#### SOURCE MATERIAL
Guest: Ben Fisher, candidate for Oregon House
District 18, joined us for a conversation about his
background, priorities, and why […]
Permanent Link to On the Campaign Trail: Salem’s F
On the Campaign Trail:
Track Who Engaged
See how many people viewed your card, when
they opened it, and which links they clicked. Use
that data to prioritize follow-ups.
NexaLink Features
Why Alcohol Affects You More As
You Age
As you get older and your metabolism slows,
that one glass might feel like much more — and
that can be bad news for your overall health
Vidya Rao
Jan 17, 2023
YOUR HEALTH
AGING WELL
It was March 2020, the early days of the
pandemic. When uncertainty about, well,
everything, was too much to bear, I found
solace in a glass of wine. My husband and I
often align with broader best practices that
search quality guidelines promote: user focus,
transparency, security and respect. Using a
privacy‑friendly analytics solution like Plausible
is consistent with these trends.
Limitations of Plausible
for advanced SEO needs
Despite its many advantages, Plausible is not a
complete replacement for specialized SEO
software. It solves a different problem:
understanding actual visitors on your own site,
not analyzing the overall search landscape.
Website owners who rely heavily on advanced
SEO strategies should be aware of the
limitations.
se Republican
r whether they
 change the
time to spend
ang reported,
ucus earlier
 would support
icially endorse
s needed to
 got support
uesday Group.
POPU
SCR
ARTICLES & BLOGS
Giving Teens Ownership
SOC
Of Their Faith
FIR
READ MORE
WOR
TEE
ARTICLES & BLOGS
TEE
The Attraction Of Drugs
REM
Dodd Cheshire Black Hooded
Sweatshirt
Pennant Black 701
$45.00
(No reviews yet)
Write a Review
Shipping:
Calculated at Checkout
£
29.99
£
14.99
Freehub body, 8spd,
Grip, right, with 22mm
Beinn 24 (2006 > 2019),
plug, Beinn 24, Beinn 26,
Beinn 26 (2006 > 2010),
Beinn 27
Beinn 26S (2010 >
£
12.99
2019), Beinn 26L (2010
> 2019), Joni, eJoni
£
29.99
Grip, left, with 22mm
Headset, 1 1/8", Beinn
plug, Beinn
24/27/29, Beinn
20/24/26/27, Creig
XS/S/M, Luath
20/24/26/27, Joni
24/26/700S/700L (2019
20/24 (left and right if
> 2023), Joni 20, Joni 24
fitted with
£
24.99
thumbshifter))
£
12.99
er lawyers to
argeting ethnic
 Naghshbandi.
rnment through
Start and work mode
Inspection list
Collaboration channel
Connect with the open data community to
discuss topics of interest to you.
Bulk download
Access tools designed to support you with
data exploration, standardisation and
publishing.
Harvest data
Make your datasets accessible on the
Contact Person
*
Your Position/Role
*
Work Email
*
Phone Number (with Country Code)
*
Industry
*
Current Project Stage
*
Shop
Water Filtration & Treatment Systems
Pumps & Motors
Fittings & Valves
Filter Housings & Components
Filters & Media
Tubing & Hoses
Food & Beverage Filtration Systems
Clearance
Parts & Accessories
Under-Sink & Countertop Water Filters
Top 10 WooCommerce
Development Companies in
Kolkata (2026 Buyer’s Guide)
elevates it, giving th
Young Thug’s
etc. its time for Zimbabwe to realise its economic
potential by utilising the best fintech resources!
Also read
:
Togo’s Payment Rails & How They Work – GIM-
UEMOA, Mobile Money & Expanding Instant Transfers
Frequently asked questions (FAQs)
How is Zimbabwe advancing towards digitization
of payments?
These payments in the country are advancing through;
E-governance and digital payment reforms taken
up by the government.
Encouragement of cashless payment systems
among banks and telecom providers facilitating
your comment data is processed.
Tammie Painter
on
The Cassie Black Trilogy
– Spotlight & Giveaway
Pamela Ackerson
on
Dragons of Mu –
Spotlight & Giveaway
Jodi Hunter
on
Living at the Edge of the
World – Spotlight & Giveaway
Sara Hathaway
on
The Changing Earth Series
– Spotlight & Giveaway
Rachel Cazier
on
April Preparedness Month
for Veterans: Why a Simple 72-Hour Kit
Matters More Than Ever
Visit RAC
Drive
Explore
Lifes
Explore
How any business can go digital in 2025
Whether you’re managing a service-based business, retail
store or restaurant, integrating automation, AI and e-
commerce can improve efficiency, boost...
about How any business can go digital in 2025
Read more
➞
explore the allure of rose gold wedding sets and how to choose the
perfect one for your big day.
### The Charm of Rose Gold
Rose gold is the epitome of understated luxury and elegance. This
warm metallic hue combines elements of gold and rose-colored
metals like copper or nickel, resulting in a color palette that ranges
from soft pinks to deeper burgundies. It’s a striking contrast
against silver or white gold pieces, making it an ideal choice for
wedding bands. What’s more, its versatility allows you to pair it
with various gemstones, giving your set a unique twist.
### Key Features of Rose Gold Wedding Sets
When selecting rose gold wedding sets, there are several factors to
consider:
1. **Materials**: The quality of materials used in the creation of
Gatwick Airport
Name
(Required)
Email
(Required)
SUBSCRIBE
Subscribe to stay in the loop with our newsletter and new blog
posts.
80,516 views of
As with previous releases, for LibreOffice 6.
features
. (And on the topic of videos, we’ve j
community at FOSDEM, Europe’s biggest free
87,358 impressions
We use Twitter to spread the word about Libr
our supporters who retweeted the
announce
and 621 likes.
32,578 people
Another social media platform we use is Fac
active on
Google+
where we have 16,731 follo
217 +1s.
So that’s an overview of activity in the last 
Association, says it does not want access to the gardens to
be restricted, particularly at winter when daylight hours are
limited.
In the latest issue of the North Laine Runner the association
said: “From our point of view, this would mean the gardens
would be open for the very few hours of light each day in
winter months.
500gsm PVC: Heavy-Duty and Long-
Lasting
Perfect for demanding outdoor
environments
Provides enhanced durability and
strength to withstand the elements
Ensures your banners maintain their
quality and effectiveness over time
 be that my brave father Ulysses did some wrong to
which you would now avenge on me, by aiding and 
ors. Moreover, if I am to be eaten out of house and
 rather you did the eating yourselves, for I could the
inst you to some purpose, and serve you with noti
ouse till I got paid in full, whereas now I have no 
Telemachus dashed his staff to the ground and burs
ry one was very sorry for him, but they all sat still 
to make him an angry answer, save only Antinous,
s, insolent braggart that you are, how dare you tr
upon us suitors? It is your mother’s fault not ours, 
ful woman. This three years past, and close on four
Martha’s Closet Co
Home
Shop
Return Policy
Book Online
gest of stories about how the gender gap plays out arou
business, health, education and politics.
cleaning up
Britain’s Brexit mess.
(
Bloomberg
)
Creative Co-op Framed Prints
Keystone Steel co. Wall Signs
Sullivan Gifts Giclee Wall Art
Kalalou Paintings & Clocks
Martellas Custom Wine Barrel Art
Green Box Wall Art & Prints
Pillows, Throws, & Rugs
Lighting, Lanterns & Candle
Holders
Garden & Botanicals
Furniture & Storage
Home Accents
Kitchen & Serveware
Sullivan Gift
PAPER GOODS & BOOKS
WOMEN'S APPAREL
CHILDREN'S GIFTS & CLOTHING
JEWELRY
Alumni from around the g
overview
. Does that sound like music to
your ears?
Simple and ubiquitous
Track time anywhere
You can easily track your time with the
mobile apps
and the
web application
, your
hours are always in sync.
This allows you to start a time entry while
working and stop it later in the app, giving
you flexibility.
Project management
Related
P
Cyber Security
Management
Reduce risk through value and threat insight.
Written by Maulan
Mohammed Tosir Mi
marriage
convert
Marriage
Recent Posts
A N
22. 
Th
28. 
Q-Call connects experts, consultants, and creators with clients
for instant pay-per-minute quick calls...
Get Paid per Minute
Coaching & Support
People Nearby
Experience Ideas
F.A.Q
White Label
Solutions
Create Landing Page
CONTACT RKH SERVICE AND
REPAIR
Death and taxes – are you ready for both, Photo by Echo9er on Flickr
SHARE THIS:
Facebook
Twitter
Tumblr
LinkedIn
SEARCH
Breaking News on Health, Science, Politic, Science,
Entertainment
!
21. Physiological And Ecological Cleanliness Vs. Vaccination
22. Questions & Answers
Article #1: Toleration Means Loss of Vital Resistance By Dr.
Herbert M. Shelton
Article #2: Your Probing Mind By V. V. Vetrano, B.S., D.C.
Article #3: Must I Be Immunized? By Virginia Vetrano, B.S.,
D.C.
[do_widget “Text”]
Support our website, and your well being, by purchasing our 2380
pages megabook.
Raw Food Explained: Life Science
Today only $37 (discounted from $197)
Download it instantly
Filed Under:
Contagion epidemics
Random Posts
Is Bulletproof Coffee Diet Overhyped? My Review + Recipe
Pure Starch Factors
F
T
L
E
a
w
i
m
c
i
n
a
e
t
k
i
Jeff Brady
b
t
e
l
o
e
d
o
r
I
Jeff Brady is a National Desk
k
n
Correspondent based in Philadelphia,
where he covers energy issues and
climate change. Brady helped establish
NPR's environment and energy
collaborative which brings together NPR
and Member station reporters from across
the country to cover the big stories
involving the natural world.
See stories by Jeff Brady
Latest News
########
WHAT THE EXERCISE ASKS: In the entries above, find the line with "20, Joni 24" and the line with "Young Thug’s", then restate word for word both of them and every line between, with nothing more.

THE COMPLETED TASK:
> 2023), Joni 20, Joni 24
fitted with
£
24.99
thumbshifter))
£
12.99
er lawyers to
argeting ethnic
 Naghshbandi.
rnment through
Start and work mode
Inspection list
Collaboration channel
Connect with the open data community to
discuss topics of interest to you.
Bulk download
Access tools designed to support you with
data exploration, standardisation and
publishing.
Harvest data
Make your datasets accessible on the
Contact Person
*
Your Position/Role
*
Work Email
*
Phone Number (with Country Code)
*
Industry
*
Current Project Stage
*
Shop
Water Filtration & Treatment Systems
Pumps & Motors
Fittings & Valves
Filter Housings & Components
Filters & Media
Tubing & Hoses
Food & Beverage Filtration Systems
Clearance
Parts & Accessories
Under-Sink & Countertop Water Filters
Top 10 WooCommerce
Development Companies in
Kolkata (2026 Buyer’s Guide)
elevates it, giving th
Young Thug’s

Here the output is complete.